«Fuori dalla crisi nel 2023». L’intervista a Carlo Sangalli, Presidente di Confcommercio
Ripresa lenta, saremo definitivamente fuori dalla crisi solo nel 2023». Il presidente di Confcommercio Carlo Sangalli promuove le riaperture e i progressi della campagna vaccinale, fondamentali per rimettere in moto l’economia italiana, ma spiega che la strada da percorrere è ancora molto lunga.
Gli indicatori economici tornano a sorridere. Cosa ne pensa?
«A maggio il Pil ha mostrato i primi segnali di una ripresa di qualche rilievo, con un incremento del 3,7% secondo le nostre stime. Se a questo aggiungiamo l’inaspettata crescita registrata dall’Istat nel primo trimestre, allora ci sono le premesse per un possibile recupero superiore al 4,5% nel 2021».
Sarà una ripresa a macchia di leopardo?
«Non tutti i settori, ovviamente, stanno viaggiando agli stessi ritmi. Se la manifattura e le costruzioni già da alcuni mesi registrano variazioni positive, per i servizi la strada da percorrere è ancora molto lunga. Per i grandi aggregati del turismo, della cultura e della convivialità, un ritorno ai livelli di produzione e consumo del 2019 potrà verificarsi, molto probabilmente, solo all’inizio del 2023».
Il settore del turismo è tra quelli che hanno sofferto di più.
«Il turismo, soprattutto quello estero, è ancora molto lontano da una vera ripresa. Per l’anno in corso stimiamo una crescita delle spese turistiche del 18,8%: fanno quasi 11 miliardi di euro di maggiori spese rispetto al 2020. Ma anche in questa ipotesi favorevole, il giro d’affari sarà inferiore del 50% rispetto ai livelli del 2019, con una perdita di oltre 65 miliardi di euro. Tra l’altro sono ancora moltissime le imprese chiuse e per alcune, penso alle discoteche, non è prevista una data per la riapertura. Questo significa rischio concreto di cessazione definitiva delle attività, con conseguenze drammatiche per l’occupazione».
I dati attuali sull’occupazione la preoccupano?
«In generale il lavoro indipendente è stato il più colpito dalla crisi. Ad aprile si scontava, rispetto a febbraio del 2020, una riduzione del 6,6% di occupati in questa posizione, vale a dire 347 mila persone, un numero importante.
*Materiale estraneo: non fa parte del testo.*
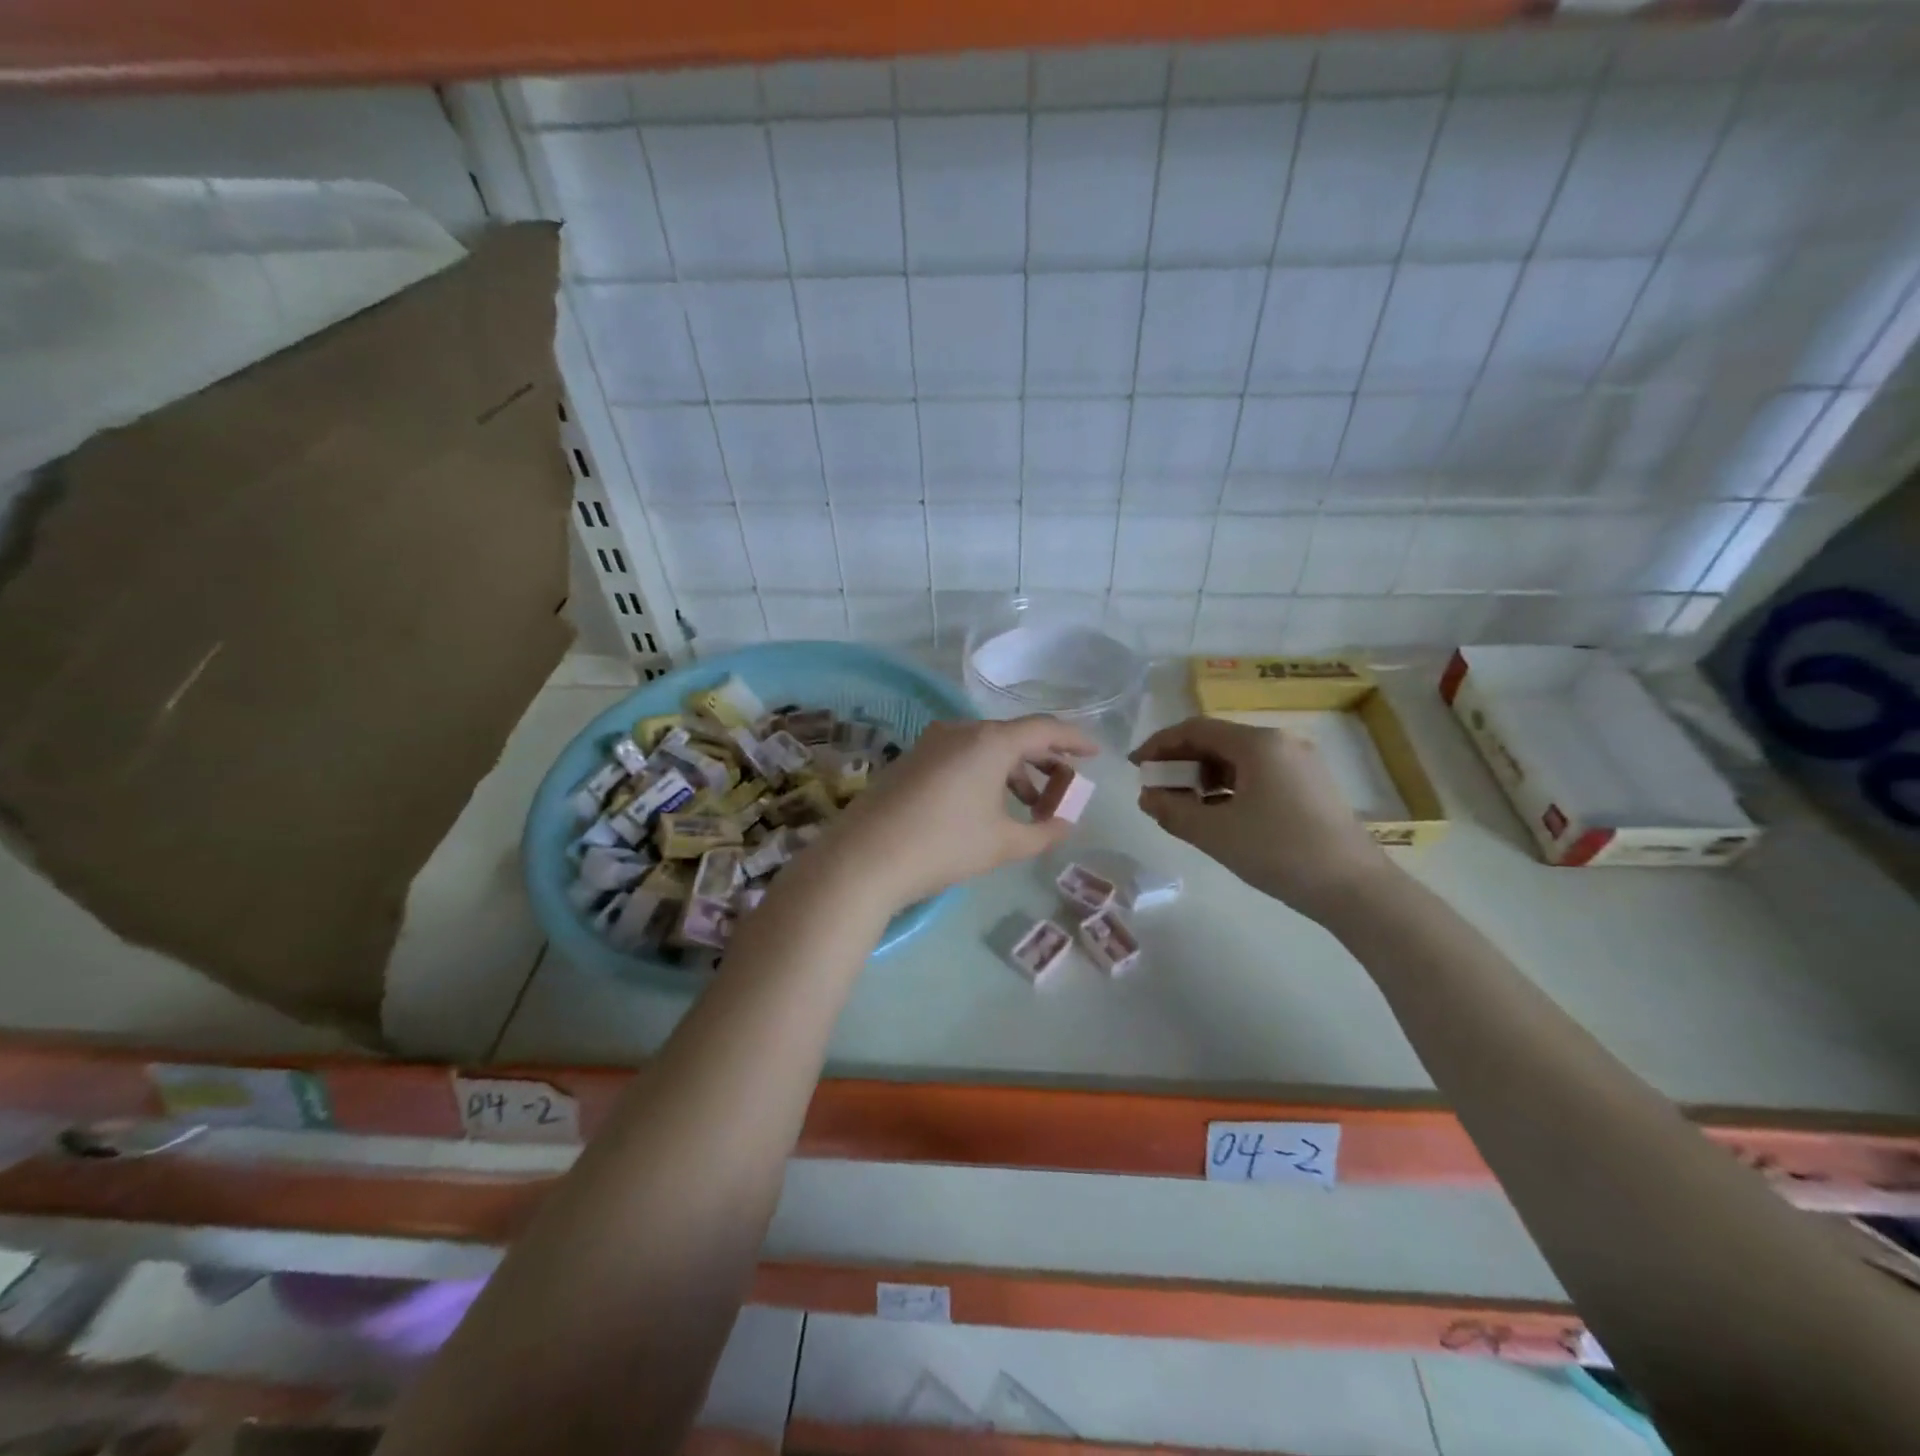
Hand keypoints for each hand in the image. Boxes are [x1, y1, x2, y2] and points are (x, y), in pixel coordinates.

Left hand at [823, 715, 1098, 911]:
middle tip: (1065, 788)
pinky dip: (986, 774)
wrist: (864, 858)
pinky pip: (962, 757)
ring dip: (1014, 772)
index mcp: (990, 741)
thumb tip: (1065, 824)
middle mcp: (961, 730)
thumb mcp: (1002, 843)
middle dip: (1045, 761)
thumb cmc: (944, 846)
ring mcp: (932, 743)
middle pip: (1014, 737)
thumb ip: (1043, 832)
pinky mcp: (912, 760)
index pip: (1044, 729)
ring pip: (986, 748)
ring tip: (1031, 805)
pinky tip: (990, 806)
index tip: (1095, 753)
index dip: (1074, 740)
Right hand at [1131, 716, 1393, 920]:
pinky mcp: (1310, 786)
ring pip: (1237, 760)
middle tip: (1156, 790)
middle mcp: (1281, 743)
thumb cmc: (1279, 852)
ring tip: (1182, 806)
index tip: (1136, 767)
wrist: (1355, 889)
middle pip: (1217, 741)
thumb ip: (1172, 811)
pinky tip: (1217, 814)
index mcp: (1258, 743)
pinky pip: (1257, 775)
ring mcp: (1300, 763)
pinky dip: (1228, 788)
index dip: (1160, 744)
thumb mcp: (1215, 833)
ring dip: (1203, 777)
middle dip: (1181, 762)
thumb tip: (1147, 797)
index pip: (1195, 729)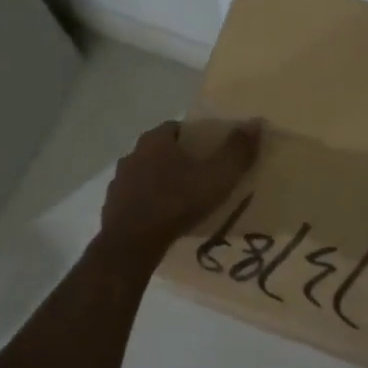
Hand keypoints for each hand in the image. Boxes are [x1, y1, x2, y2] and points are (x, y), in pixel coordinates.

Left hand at [99, 119, 261, 259]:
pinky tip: (163, 219)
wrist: (132, 244)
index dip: (195, 137)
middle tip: (200, 177)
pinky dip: (148, 204)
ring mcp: (119, 182)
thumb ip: (237, 151)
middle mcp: (133, 154)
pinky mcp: (112, 207)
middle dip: (179, 160)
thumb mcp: (216, 176)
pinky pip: (136, 199)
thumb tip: (255, 123)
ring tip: (182, 200)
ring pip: (146, 175)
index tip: (211, 152)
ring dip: (161, 183)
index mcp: (154, 140)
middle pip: (160, 151)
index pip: (177, 128)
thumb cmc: (177, 202)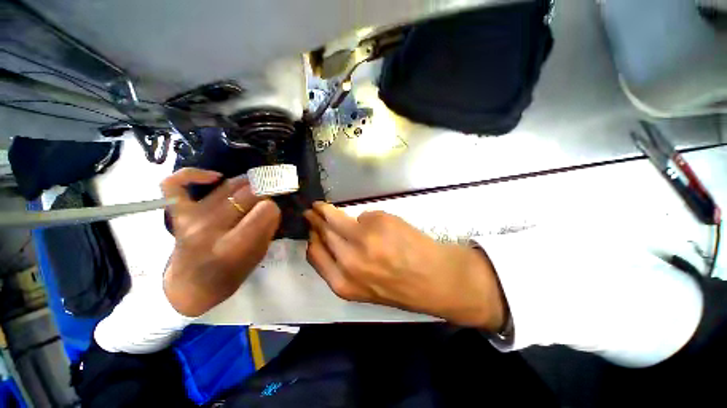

Finita l’emergenza andranno messe in pista robuste politiche attive fondate sul rapporto tra cura delle competenze e servizi pubblici e privati per l’impiego».
Lo sguardo ora è rivolto al Pnrr. È fiducioso?
«Il Pnrr deve affrontare una duplice sfida. La prima: risolvere, nel nostro Paese, nodi strutturali di lungo periodo e rilanciare un processo di crescita in affanno da almeno un ventennio. La seconda: dimostrare che è giunto il tempo di una nuova e più avanzata pagina del progetto europeo. Per affrontare e vincere questa duplice sfida, serve il combinato disposto di investimenti di qualità e delle riforme indispensabili per il migliore funzionamento del sistema-Italia. Ma serve anche lo sforzo collettivo di cui ha parlato il governatore della Banca d’Italia Ignazio Visco nelle sue considerazioni finali. Per questo, ci sembra necessario anche un confronto più continuo e strutturato con le parti sociali. Bisogna realizzarlo a partire dalla valorizzazione del ruolo del tavolo di partenariato previsto nell’ambito della governance del Piano».
Pensa che il divario Nord-Sud possa essere ridotto?
«Sotto questo aspetto il Pnrr potrebbe costituire un’opportunità straordinaria che non va sprecata. Ridurre il divario Nord-Sud significa concentrarsi sui deficit della logistica e dell’accessibilità e in generale delle infrastrutture, sugli eccessi della burocrazia e sulle inefficienze della giustizia civile, sulla qualità dell’istruzione».